__SELECTED EXCERPT__.

•••••

Schafer (1975), too, again in the official publication of the IPA, published “Psychoanalysis without Psychodynamics”: he proposes a psychoanalysis that does not go back to Freud’s dynamic concepts (force, energy), that is, a psychoanalysis without Freudian metapsychology. One year later, Gill entitled a book chapter “Metapsychology Is Not Psychology” (Gill, Holtzman 1976). Freudian metapsychology came to be considered not very congruent with the clinical body of that psychological science that is called psychoanalysis. This thesis has been bolstered and perfected in the work, unfortunately incomplete, of George Klein (1976). He envisioned a psychoanalysis that was purged of all the concepts and dynamic terms of metapsychology; it has come to be considered a muddled biological legacy, and no longer an actually biological one, of the nineteenth century.
Criticisms of Freudian metapsychology center around its biological aspects: in my opinion, this is the result of a misunderstanding by its followers (perhaps due to veneration of the Master), rather than to Freud’s actual conviction; or, better, it is the result of that shift of emphasis from the method – the true foundation of a science – to one of his theories. The energetic-drive theory can still be used today, but in a metaphorical sense, as an aid in clinical formulation, according to Freud’s conjectural spirit (zu erraten): perhaps, with that intention, one can formulate other theories today, and perhaps these could realize Freud’s desires regarding their synthesis with the neurosciences.

•••••

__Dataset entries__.
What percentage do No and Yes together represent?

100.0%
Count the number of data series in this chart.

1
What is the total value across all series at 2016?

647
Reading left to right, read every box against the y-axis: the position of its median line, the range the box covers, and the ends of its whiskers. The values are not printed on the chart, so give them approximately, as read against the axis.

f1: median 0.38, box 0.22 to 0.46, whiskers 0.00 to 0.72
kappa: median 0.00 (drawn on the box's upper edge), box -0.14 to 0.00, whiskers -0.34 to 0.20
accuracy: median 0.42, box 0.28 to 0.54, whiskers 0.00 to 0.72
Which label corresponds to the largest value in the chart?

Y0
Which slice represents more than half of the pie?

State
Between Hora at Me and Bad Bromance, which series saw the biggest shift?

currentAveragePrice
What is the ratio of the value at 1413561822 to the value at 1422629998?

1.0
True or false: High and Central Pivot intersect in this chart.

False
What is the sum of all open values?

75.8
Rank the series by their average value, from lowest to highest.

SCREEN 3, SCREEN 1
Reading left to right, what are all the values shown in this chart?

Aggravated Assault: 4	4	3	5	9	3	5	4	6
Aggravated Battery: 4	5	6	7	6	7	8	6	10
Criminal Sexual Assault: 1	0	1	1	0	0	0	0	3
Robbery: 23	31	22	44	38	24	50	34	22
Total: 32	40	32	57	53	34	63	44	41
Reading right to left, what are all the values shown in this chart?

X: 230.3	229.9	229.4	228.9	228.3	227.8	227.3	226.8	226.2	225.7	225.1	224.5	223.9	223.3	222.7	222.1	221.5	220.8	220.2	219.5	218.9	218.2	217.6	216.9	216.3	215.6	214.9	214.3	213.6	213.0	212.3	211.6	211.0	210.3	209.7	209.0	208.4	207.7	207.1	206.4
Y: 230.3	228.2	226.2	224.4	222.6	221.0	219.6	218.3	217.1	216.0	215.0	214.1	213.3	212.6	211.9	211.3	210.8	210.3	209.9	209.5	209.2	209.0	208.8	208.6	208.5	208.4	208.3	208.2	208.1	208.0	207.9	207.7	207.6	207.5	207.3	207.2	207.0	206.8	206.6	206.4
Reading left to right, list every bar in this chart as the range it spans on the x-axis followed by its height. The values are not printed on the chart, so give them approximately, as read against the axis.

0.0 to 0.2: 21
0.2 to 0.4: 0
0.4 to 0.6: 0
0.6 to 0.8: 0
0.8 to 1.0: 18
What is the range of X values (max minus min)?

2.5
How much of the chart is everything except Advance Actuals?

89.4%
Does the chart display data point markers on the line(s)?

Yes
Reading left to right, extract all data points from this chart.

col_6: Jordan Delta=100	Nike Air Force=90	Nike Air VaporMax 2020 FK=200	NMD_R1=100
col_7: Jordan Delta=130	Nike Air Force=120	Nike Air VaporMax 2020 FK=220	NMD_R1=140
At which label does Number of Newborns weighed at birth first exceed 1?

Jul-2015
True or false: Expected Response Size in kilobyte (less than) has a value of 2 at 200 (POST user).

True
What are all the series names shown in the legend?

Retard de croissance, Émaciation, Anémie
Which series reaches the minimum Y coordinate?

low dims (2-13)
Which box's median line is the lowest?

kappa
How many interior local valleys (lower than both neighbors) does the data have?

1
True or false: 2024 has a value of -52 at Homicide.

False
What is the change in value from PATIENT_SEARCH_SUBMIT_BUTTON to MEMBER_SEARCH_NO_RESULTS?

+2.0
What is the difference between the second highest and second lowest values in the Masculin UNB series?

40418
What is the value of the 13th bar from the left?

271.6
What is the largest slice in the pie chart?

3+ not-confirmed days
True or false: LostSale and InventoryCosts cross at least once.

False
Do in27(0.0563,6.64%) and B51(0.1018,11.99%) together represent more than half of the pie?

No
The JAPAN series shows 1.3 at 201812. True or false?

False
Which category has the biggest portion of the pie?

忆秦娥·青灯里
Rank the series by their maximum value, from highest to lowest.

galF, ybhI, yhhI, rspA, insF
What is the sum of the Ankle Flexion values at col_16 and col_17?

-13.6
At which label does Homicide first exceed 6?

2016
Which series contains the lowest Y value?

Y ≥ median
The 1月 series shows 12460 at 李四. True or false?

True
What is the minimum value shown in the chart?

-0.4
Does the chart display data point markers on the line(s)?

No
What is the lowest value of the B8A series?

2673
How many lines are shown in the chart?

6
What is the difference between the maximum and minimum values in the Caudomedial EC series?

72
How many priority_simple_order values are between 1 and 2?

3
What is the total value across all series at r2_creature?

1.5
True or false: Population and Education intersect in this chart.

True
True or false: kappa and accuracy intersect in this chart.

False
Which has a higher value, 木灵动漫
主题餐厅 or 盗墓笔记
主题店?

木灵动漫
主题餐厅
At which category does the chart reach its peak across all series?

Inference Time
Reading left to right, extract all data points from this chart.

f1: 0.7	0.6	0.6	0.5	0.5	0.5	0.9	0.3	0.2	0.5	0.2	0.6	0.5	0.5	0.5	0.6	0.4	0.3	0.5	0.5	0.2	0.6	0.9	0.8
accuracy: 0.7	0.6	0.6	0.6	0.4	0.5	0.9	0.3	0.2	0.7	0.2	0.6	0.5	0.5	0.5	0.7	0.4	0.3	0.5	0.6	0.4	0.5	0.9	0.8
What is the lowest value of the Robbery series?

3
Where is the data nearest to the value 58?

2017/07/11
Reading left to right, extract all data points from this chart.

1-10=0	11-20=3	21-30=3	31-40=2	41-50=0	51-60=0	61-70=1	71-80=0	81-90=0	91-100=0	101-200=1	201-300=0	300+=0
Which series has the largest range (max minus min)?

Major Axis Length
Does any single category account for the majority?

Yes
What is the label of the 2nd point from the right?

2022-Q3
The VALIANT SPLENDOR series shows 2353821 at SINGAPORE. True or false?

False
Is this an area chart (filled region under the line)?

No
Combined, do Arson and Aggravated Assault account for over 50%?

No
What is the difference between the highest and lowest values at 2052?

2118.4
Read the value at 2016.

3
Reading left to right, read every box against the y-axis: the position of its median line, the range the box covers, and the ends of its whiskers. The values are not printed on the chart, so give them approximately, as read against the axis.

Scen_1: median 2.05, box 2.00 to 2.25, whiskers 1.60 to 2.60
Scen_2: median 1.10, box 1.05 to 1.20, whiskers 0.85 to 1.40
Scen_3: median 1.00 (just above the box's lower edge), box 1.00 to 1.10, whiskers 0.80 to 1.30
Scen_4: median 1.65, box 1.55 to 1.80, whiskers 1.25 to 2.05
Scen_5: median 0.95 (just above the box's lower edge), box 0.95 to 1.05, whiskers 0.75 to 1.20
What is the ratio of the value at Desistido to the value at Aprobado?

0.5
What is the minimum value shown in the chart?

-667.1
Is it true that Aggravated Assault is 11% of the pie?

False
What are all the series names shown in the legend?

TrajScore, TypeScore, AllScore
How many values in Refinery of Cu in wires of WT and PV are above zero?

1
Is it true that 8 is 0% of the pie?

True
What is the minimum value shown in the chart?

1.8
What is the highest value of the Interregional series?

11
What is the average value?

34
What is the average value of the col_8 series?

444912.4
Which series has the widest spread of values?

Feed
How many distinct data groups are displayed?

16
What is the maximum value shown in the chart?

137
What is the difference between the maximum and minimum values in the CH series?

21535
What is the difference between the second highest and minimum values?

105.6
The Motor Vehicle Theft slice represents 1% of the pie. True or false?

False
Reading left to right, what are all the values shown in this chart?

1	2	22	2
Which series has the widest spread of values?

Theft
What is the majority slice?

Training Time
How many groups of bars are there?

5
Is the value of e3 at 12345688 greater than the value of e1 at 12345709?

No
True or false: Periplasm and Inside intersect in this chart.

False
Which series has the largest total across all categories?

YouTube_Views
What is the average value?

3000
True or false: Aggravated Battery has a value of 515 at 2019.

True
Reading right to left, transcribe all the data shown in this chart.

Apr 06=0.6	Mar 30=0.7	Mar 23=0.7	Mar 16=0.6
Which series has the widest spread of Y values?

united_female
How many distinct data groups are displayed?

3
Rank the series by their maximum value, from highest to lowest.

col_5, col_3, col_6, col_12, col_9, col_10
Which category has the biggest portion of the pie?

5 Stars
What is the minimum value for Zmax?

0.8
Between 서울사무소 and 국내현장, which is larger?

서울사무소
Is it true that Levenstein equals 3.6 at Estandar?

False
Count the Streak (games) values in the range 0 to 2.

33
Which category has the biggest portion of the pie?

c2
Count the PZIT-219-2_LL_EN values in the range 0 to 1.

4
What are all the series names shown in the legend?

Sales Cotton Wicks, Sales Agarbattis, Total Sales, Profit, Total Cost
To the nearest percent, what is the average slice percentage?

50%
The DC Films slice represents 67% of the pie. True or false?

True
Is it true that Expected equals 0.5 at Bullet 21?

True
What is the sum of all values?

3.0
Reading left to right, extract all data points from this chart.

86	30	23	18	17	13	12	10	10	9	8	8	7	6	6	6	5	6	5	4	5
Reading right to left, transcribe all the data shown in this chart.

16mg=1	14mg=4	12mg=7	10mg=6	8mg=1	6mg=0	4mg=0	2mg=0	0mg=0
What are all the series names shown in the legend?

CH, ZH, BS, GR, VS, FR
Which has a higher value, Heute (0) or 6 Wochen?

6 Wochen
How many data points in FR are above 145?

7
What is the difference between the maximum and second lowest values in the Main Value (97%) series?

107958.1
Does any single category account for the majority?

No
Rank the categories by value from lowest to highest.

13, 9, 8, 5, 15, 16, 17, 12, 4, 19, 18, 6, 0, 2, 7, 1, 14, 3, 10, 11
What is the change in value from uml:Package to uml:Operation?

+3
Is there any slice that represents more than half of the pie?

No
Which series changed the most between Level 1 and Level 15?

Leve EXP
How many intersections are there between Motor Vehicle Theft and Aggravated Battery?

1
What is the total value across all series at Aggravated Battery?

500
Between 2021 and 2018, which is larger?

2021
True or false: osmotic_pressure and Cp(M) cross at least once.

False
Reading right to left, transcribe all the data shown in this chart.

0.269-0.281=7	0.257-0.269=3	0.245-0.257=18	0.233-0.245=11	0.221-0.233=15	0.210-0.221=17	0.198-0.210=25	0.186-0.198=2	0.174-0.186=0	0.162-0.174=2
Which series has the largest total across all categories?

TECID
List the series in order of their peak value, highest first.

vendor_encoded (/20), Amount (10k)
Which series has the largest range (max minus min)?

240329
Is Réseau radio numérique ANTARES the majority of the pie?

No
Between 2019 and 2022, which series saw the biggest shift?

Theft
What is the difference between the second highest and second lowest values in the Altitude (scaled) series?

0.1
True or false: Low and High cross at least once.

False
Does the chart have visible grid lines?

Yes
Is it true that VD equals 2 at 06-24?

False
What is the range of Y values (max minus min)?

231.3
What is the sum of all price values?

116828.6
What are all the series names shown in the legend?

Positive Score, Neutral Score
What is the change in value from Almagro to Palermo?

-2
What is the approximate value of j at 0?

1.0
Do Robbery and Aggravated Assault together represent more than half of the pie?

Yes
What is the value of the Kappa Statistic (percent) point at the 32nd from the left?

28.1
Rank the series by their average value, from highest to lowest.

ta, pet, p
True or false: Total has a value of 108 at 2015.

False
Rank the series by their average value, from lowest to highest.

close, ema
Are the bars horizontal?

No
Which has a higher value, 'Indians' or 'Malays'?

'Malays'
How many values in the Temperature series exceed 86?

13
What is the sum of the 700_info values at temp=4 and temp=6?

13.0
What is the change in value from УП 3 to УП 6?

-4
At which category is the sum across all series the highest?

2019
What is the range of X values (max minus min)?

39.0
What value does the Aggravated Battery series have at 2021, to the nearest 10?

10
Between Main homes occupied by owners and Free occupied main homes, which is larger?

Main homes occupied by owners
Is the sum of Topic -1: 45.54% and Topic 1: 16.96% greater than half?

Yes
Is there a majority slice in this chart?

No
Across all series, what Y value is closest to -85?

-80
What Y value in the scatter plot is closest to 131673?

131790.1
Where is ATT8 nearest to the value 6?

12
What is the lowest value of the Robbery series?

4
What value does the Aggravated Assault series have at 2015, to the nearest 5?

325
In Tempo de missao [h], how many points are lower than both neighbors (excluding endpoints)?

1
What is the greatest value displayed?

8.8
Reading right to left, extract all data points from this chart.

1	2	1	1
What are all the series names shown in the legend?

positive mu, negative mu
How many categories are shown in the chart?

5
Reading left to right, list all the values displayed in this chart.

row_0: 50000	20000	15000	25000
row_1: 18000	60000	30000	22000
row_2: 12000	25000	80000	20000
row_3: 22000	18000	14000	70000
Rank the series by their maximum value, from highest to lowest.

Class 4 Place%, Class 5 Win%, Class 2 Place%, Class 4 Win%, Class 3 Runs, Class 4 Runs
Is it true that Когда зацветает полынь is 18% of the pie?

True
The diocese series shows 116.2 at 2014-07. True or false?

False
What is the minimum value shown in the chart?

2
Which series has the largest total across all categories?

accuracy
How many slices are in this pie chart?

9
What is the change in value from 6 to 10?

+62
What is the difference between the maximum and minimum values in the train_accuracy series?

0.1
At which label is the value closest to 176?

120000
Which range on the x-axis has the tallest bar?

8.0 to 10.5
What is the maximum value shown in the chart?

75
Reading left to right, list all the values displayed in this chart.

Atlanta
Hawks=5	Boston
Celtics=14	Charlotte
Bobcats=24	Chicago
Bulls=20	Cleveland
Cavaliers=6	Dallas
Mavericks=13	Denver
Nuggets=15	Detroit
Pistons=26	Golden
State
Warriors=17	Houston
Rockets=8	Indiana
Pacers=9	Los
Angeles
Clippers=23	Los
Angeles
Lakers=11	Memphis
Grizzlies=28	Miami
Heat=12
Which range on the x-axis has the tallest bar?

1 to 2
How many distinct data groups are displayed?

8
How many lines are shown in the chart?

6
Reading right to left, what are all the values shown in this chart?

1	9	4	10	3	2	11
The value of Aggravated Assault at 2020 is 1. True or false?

•••••

__COMPLETE THE FOLLOWING__.
- 1) In the passage on Freudian metapsychology, what title did Gill give his 1976 book chapter?
- 2) Do these statements agree with the passage on Freudian metapsychology? Answer yes or no for each and quote the deciding words. (a) Schafer's "Psychoanalysis without Psychodynamics" appeared in the official publication of the IPA. (b) George Klein completed his work on this thesis. (c) The energetic-drive theory can no longer be used today.
- 3) From the passage on Freudian metapsychology, return the part that opens with the words containing "Schafer (1975), too, again" and closes with "the nineteenth century.", copied exactly.

__TASK ANSWERS__.
- 1) "Metapsychology Is Not Psychology"

- 2)
(a) Yes: "again in the official publication of the IPA, published “Psychoanalysis without Psychodynamics”"
(b) No: "in the work, unfortunately incomplete, of George Klein (1976)"
(c) No: "The energetic-drive theory can still be used today, but in a metaphorical sense"

- 3)
Schafer (1975), too, again in the official publication of the IPA, published “Psychoanalysis without Psychodynamics”: he proposes a psychoanalysis that does not go back to Freud’s dynamic concepts (force, energy), that is, a psychoanalysis without Freudian metapsychology. One year later, Gill entitled a book chapter “Metapsychology Is Not Psychology” (Gill, Holtzman 1976). Freudian metapsychology came to be considered not very congruent with the clinical body of that psychological science that is called psychoanalysis. This thesis has been bolstered and perfected in the work, unfortunately incomplete, of George Klein (1976). He envisioned a psychoanalysis that was purged of all the concepts and dynamic terms of metapsychology; it has come to be considered a muddled biological legacy, and no longer an actually biological one, of the nineteenth century.